Wherever the string "left" occurs in a line of these records, report that line.

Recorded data
<<<<
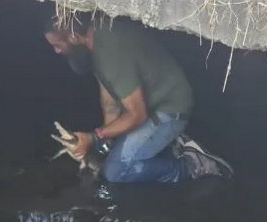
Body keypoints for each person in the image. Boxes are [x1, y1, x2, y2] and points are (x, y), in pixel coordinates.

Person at [43, 13, 233, 183]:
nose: (57, 51)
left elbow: (137, 115)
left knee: (115, 172)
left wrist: (93, 138)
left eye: (58, 45)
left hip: (170, 108)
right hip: (149, 103)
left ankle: (192, 165)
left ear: (73, 36)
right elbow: (109, 101)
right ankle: (172, 143)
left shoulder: (111, 54)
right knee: (111, 152)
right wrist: (106, 140)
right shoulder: (96, 41)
>>>>
ANSWER ::
left elbow: (137, 115)
left knee: (115, 172)
left wrist: (93, 138)
left eye: (58, 45)
left hip: (170, 108)
left ankle: (192, 165)
left ear: (73, 36)
left shoulder: (111, 54)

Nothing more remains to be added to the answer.